## WORK REQUEST
Copy out the data below, changing each "MODESTO" to "CLÁSSICO" and keeping everything else the same.

BEGIN

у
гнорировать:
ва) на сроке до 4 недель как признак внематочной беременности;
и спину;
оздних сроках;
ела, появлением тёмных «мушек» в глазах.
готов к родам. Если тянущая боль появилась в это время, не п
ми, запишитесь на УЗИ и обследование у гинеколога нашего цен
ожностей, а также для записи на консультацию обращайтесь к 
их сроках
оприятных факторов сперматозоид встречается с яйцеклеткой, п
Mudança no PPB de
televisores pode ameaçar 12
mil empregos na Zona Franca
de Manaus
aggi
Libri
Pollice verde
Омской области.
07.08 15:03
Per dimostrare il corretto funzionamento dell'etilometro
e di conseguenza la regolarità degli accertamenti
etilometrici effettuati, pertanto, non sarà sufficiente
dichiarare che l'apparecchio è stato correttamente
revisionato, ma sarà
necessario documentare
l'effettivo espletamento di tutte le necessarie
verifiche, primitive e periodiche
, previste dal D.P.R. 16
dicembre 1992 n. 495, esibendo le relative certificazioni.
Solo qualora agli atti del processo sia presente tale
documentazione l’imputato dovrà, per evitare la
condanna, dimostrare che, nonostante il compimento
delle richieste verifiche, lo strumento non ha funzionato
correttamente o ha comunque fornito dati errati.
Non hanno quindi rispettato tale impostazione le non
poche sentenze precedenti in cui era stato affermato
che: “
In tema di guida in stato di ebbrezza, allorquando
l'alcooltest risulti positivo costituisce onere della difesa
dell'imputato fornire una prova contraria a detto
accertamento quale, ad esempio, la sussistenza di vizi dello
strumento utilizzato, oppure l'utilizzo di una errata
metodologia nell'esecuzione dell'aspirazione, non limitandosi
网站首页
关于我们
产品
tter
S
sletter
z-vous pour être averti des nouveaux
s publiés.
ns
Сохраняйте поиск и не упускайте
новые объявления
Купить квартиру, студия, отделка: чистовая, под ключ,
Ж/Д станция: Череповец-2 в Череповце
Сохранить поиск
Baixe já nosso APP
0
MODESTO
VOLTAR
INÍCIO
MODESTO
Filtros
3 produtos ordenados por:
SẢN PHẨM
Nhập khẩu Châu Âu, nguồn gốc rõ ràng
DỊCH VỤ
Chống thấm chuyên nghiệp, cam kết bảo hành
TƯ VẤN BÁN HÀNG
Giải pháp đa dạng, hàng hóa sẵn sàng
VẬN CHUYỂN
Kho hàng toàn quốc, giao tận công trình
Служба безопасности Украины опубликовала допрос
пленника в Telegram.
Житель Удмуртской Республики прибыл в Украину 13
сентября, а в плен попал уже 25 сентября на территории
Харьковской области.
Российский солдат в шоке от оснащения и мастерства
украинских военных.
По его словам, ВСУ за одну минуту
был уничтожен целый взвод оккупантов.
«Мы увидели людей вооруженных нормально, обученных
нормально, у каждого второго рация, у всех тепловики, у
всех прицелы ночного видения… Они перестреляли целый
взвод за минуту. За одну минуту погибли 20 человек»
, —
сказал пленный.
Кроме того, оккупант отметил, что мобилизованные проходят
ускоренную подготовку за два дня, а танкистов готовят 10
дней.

END

## ANSWER BOX
у
гнорировать:
ва) на сроке до 4 недель как признак внематочной беременности;
и спину;
оздних сроках;
ела, появлением тёмных «мушек» в глазах.
готов к родам. Если тянущая боль появилась в это время, не п
ми, запишитесь на УЗИ и обследование у гинеколога нашего цен
ожностей, а также для записи на консультацию обращайтесь к 
их сроках
оприятных факторов сперматозоид встречается с яйцеклеткой, п
Mudança no PPB de
televisores pode ameaçar 12
mil empregos na Zona Franca
de Manaus
aggi
Libri
Pollice verde
Омской области.
07.08 15:03
Per dimostrare il corretto funzionamento dell'etilometro
e di conseguenza la regolarità degli accertamenti
etilometrici effettuati, pertanto, non sarà sufficiente
dichiarare che l'apparecchio è stato correttamente
revisionato, ma sarà
necessario documentare
l'effettivo espletamento di tutte le necessarie
verifiche, primitive e periodiche
, previste dal D.P.R. 16
dicembre 1992 n. 495, esibendo le relative certificazioni.
Solo qualora agli atti del processo sia presente tale
documentazione l’imputato dovrà, per evitare la
condanna, dimostrare che, nonostante il compimento
delle richieste verifiche, lo strumento non ha funzionato
correttamente o ha comunque fornito dati errati.
Non hanno quindi rispettato tale impostazione le non
poche sentenze precedenti in cui era stato affermato
che: “
In tema di guida in stato di ebbrezza, allorquando
l'alcooltest risulti positivo costituisce onere della difesa
dell'imputato fornire una prova contraria a detto
accertamento quale, ad esempio, la sussistenza di vizi dello
strumento utilizzato, oppure l'utilizzo di una errata
metodologia nell'esecuzione dell'aspirazione, non limitandosi
网站首页
关于我们
产品
tter
S
sletter
z-vous pour être averti des nouveaux
s publiés.
ns
Сохраняйте поиск и не упускайте
новые объявления
Купить квартиру, студия, отделка: чистовая, под ключ,
Ж/Д станция: Череповец-2 в Череповце
Сохранить поиск
Baixe já nosso APP
0
CLÁSSICO
VOLTAR
INÍCIO
CLÁSSICO
Filtros
3 produtos ordenados por:
SẢN PHẨM
Nhập khẩu Châu Âu, nguồn gốc rõ ràng
DỊCH VỤ
Chống thấm chuyên nghiệp, cam kết bảo hành
TƯ VẤN BÁN HÀNG
Giải pháp đa dạng, hàng hóa sẵn sàng
VẬN CHUYỂN
Kho hàng toàn quốc, giao tận công trình
Служба безопасности Украины опубликовала допрос
пленника в Telegram.
Житель Удмуртской Республики прибыл в Украину 13
сентября, а в плен попал уже 25 сентября на территории
Харьковской области.
Российский солдат в шоке от оснащения и мастерства
украинских военных.
По его словам, ВСУ за одну минуту
был уничтожен целый взвод оккупантов.
«Мы увидели людей вооруженных нормально, обученных
нормально, у каждого второго рация, у всех тепловики, у
всех прицелы ночного видения… Они перестреляли целый
взвод за минуту. За одну минуту погибли 20 человек»
, —
сказал пленный.
Кроме того, оккупант отметил, что мобилизованные проходят
ускоренную подготовку за два дня, а танкистов готовят 10
дней.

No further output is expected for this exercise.